On Sunday, Kennedy, seeking to pre-empt a New Yorker article, released video in which he revealed he was behind a notorious mystery in 2014 in New York when a dead female bear cub was found in Central Park, apparently killed in a collision with a cyclist. No culprit was found.
Kennedy said he found the cub and put it in his car. “I was going to put the meat in my refrigerator,” he said.

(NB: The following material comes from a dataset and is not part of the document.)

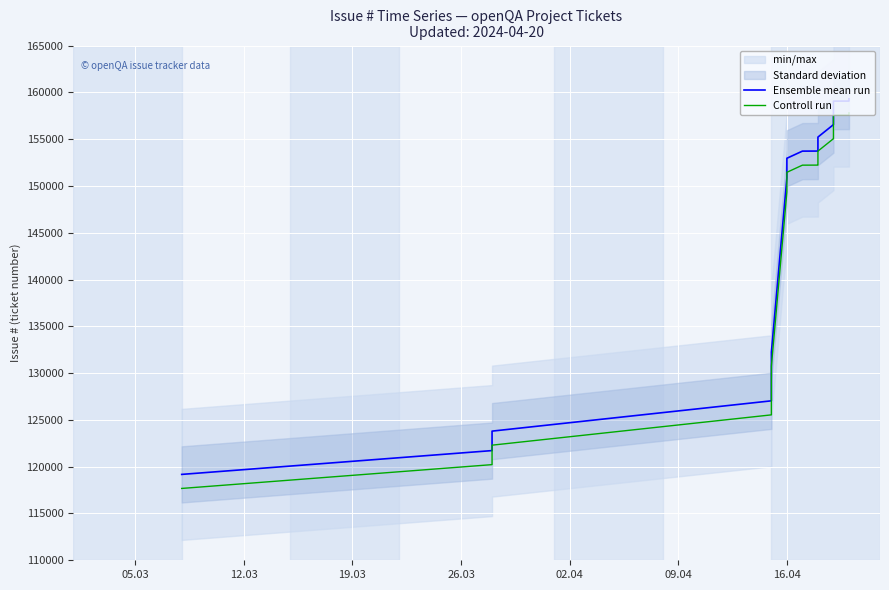

How many data points in Controll run are less than 156028?

19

He then apparently went falconing, had a steak dinner at Peter Luger in Brooklyn, then decided to dump the bear in the park and stage the supposed fatal collision, using his own bicycle, before heading to the airport.
Authorities in New York said he could have faced a fine but the statute of limitations had expired.
On Wednesday a spokesperson, Stephanie Spear, told the Associated Press that Kennedy, a longtime falconer who also trains ravens, used roadkill to feed his birds.
She also said Kennedy once had a 21-cubic-foot refrigerator, used for roadkill, at his New York home.
Kennedy is the son of the late US attorney general and New York senator Robert F Kennedy and nephew of the late John F Kennedy, the 35th US president.
In a remarkable coincidence, the New York Times reporter who covered the Central Park bear cub story in 2014, Tatiana Schlossberg, is Kennedy’s cousin.
Kennedy made his name as an environmental attorney before becoming widely known as a vaccine conspiracy theorist. His presidential campaign has stoked worries among both Republicans and Democrats who fear his impact in battleground states. On Wednesday a major survey from Marquette University showed Kennedy at 6% support.